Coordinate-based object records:
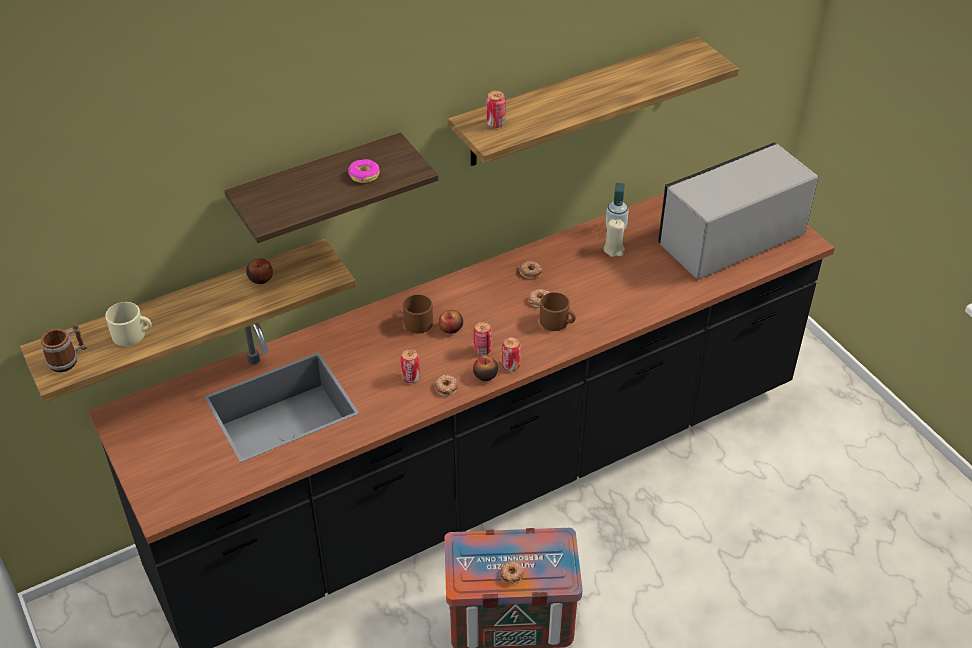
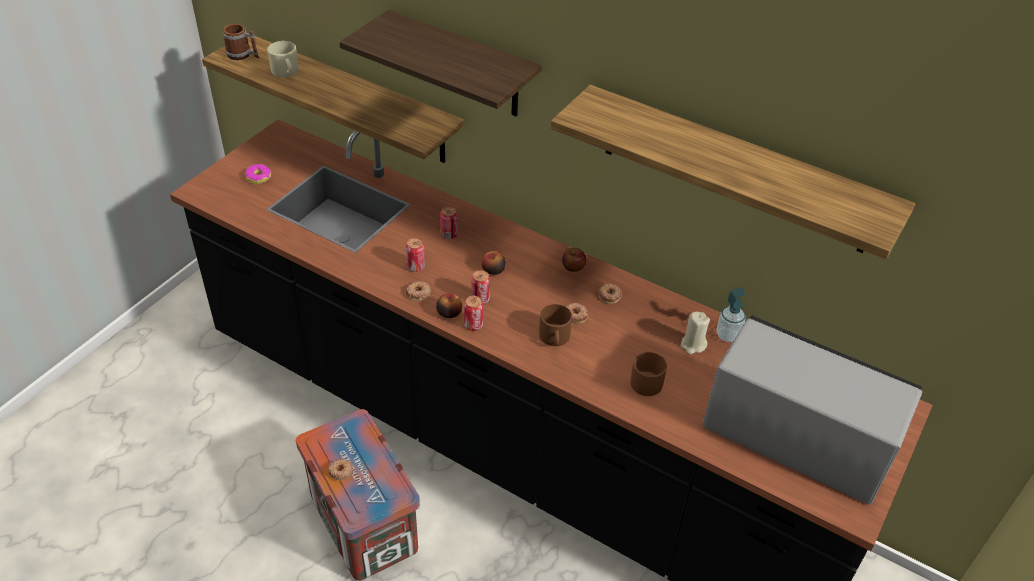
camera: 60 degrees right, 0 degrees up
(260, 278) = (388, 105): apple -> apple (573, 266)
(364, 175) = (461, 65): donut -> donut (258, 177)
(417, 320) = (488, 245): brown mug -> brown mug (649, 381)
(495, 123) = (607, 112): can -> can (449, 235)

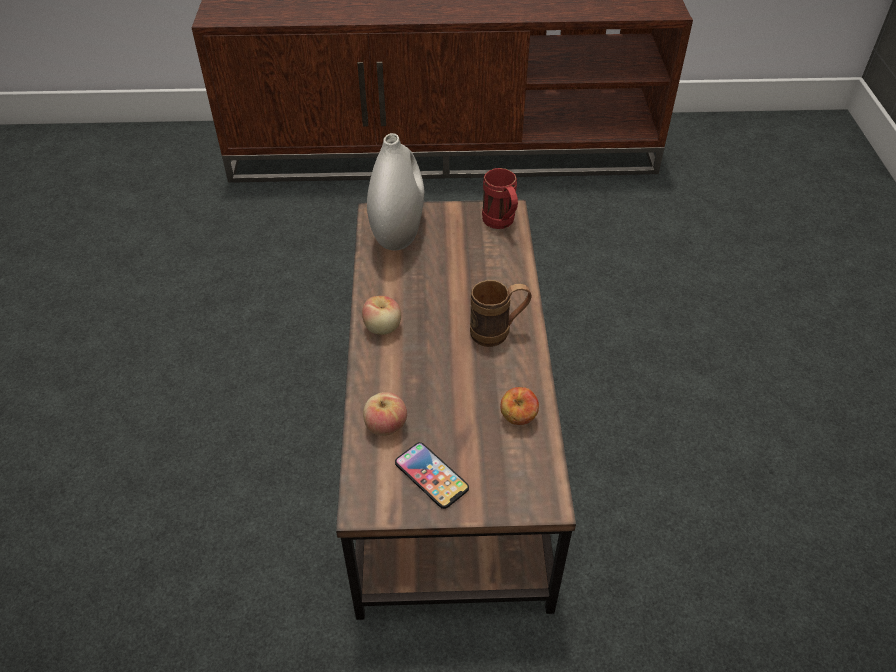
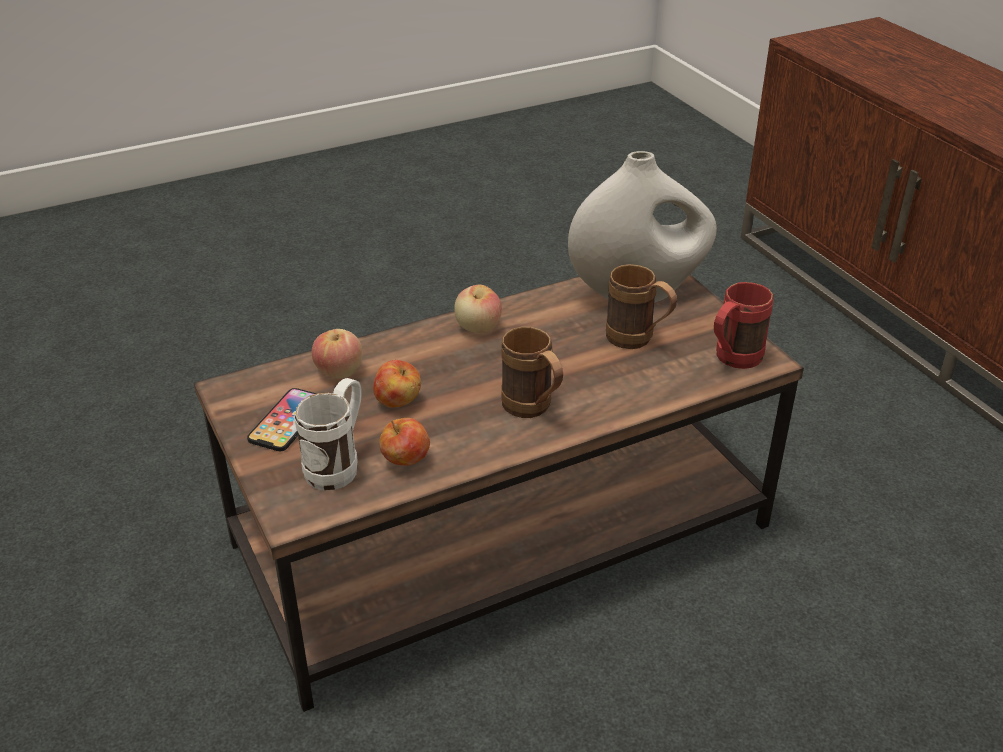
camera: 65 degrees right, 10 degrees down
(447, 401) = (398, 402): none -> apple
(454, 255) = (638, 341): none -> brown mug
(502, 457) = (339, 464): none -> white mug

* What you need to do:
Every line with "none" in it should be copied from the entries above.

* Solved problem:
(447, 401) = (398, 402): none -> apple
(454, 255) = (638, 341): none -> brown mug
(502, 457) = (339, 464): none -> white mug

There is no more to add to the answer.